Performance issue with Steinberg::MemoryStream

I have been running in some serious performance issue with the class Steinberg::MemoryStream on Windows 10 when writing a lot of elements to it.

I wrote the little following test program:

void testFastWriteMemoryStream(int iNumElements)
{
  LOG_SCOPE_FUNCTION(INFO);

  FastWriteMemoryStream vs{};
  IBStreamer streamer(&vs);
  for(int i = 0; i < iNumElements; i++)
  {
    streamer.writeFloat(static_cast<float>(i));
  }
}

void testMemoryStream2(int iNumElements)
{
  LOG_SCOPE_FUNCTION(INFO);

  Steinberg::MemoryStream vs{};
  IBStreamer streamer(&vs);
  for(int i = 0; i < iNumElements; i++)
  {
    streamer.writeFloat(static_cast<float>(i));
  }
}

// TestMemoryStream - test_perf
TEST(TestMemoryStream, test_perf)
{
  LOG_SCOPE_FUNCTION(INFO);
//  for(int i = 0; i < 10; i++)
//    testFastWriteMemoryStream(10000000);
  for(int i = 0; i < 10; i++)
    testMemoryStream(10000000);
}

First the results, then I will explain what the problem is and what is FastMemoryStream

On macOS (run on MacBook pro 2.8Ghz Intel Core 7 / 16GB) the results are the following:
For MemoryStream: avg of 1.933s
For FastMemoryStream: avg of 1.878s

On Windows 10 (Intel Core 7 26700K 3.4Ghz / 24GB) the results are the following:
For MemoryStream: avg of 90.093 s!!!
For FastMemoryStream: avg of 10.207s

The issue is not that there is a factor 10 between the mac and the PC (for FastMemoryStream). Although my PC is faster on the paper than the mac, it behaves way more slowly. The real issue is that there is a huge penalty when using MemoryStream on Windows 10.

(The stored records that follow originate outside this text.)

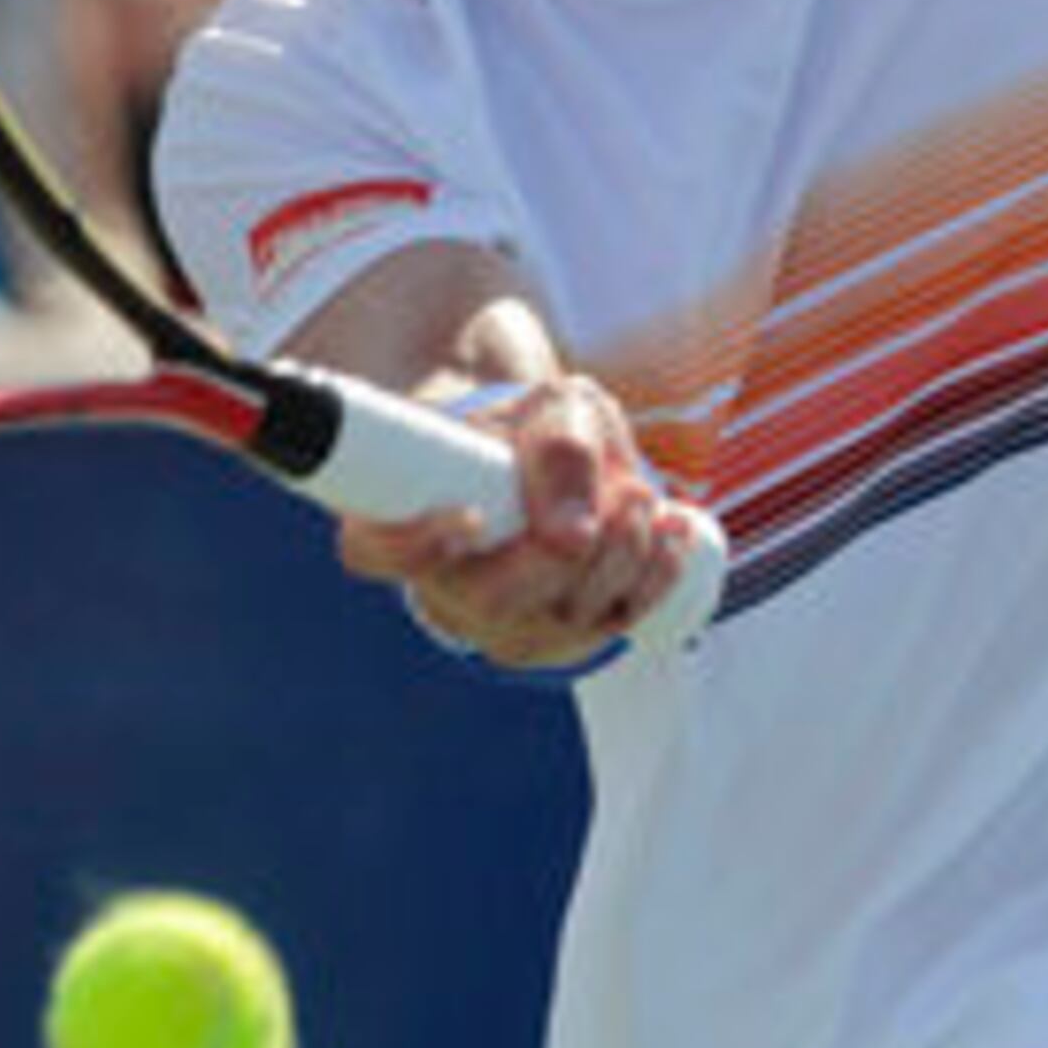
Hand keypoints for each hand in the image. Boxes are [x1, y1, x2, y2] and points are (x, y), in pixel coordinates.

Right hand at [336, 375, 699, 670]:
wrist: (557, 455)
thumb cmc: (535, 430)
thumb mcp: (553, 408)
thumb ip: (562, 449)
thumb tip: (574, 534)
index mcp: (401, 518)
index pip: (374, 550)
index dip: (413, 543)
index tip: (471, 515)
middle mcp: (440, 584)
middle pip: (492, 601)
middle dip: (565, 554)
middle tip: (622, 493)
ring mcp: (498, 623)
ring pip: (557, 619)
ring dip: (621, 559)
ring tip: (645, 499)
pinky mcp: (556, 639)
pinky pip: (606, 629)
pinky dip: (651, 581)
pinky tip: (672, 536)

I strongly believe that the issue is this line

TSize newMemorySize = (((Max (memorySize, s) - 1) / kMemGrowAmount) + 1) * kMemGrowAmount;

This is incredibly inefficient because it keeps on growing the memory by just 4K (which is the value kMemGrowAmount) and for some reason on the PC the call to realloc does not seem to really realloc the memory but keeps on copying it.

So what is FastMemoryStream?
FastMemoryStream is the same class as MemoryStream with the newMemorySize computed this way (which is the way that the std::vector class computes the new size, so I didn’t reinvent the wheel…)

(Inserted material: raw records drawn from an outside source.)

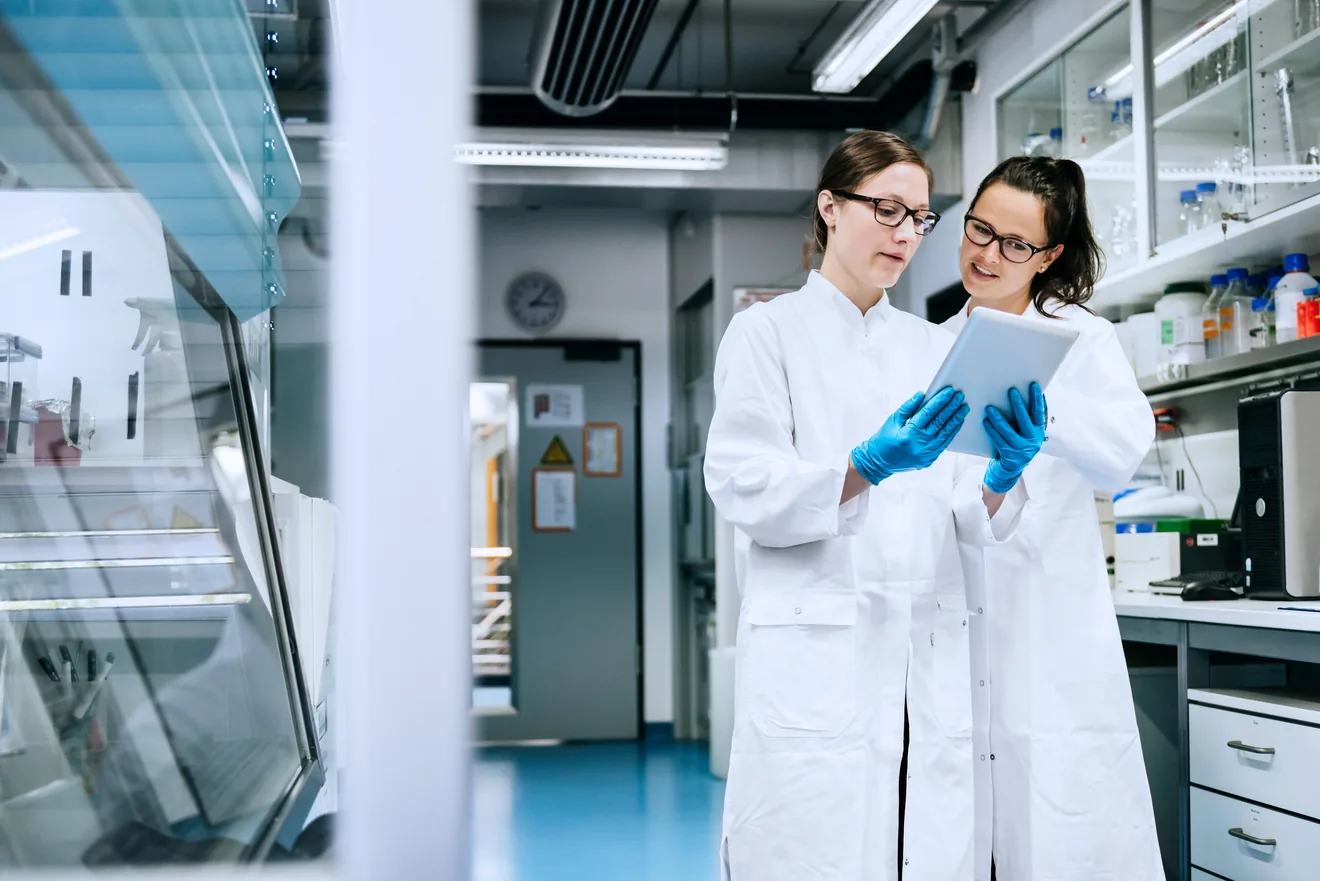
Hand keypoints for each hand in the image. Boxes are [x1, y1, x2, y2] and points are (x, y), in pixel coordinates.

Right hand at [852, 387, 968, 484]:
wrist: (878, 463)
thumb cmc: (883, 440)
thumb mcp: (893, 420)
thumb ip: (908, 407)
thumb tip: (922, 395)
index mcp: (909, 433)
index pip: (929, 413)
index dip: (940, 401)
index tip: (949, 391)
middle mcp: (920, 445)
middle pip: (940, 422)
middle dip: (952, 408)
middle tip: (960, 397)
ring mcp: (926, 454)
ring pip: (946, 434)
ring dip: (956, 420)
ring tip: (963, 409)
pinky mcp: (929, 460)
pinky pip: (944, 444)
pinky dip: (951, 433)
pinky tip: (957, 423)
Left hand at [983, 382, 1046, 493]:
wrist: (1010, 470)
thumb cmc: (1018, 445)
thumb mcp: (1028, 433)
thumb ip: (1030, 419)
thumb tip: (1030, 396)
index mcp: (1039, 432)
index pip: (1039, 412)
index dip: (1037, 399)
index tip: (1033, 385)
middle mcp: (1033, 440)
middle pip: (1025, 420)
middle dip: (1018, 404)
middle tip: (1011, 391)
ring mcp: (1021, 449)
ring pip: (1009, 431)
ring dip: (999, 419)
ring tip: (990, 408)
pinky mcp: (1010, 456)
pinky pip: (999, 440)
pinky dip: (992, 430)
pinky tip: (986, 421)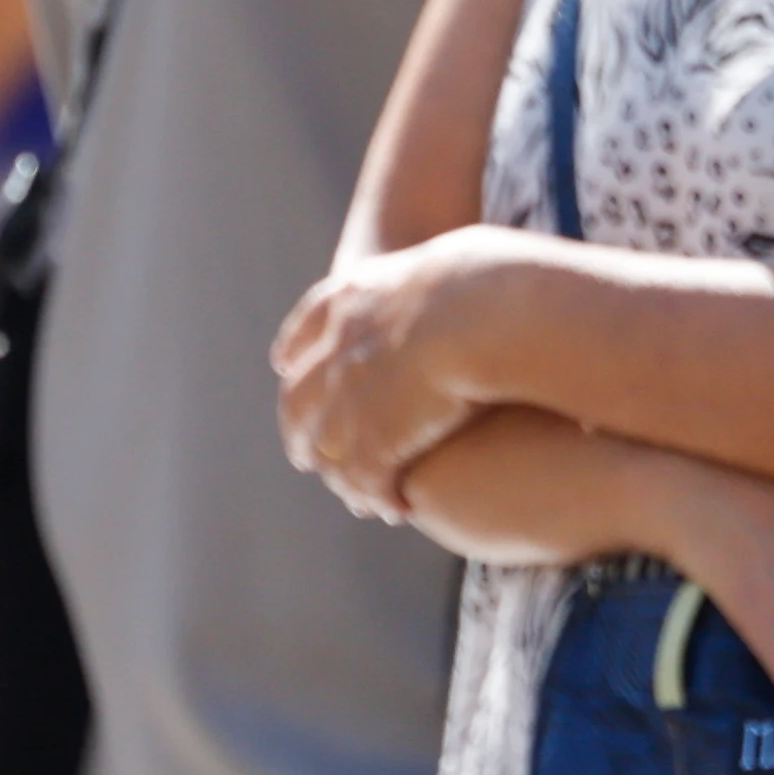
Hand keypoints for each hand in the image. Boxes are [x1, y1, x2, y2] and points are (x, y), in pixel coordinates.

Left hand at [271, 230, 542, 517]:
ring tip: (354, 497)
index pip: (307, 329)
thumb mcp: (452, 267)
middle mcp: (338, 349)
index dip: (294, 352)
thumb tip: (477, 271)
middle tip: (303, 454)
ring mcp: (349, 398)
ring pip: (327, 448)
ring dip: (338, 475)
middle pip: (300, 397)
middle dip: (299, 427)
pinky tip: (397, 507)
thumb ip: (444, 278)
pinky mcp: (375, 441)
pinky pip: (367, 479)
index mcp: (352, 299)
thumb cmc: (491, 283)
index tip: (283, 365)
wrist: (481, 310)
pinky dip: (378, 496)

  auto newMemorySize = std::max(memorySize, static_cast<TSize>(256));
  newMemorySize = std::max(newMemorySize * 2, s);

This generates a lot less of reallocs and as a result it is a lot faster.

Just want to pass it along as whatever code uses MemoryStream (like the vst2wrapper getChunk method) is seriously impacted by it.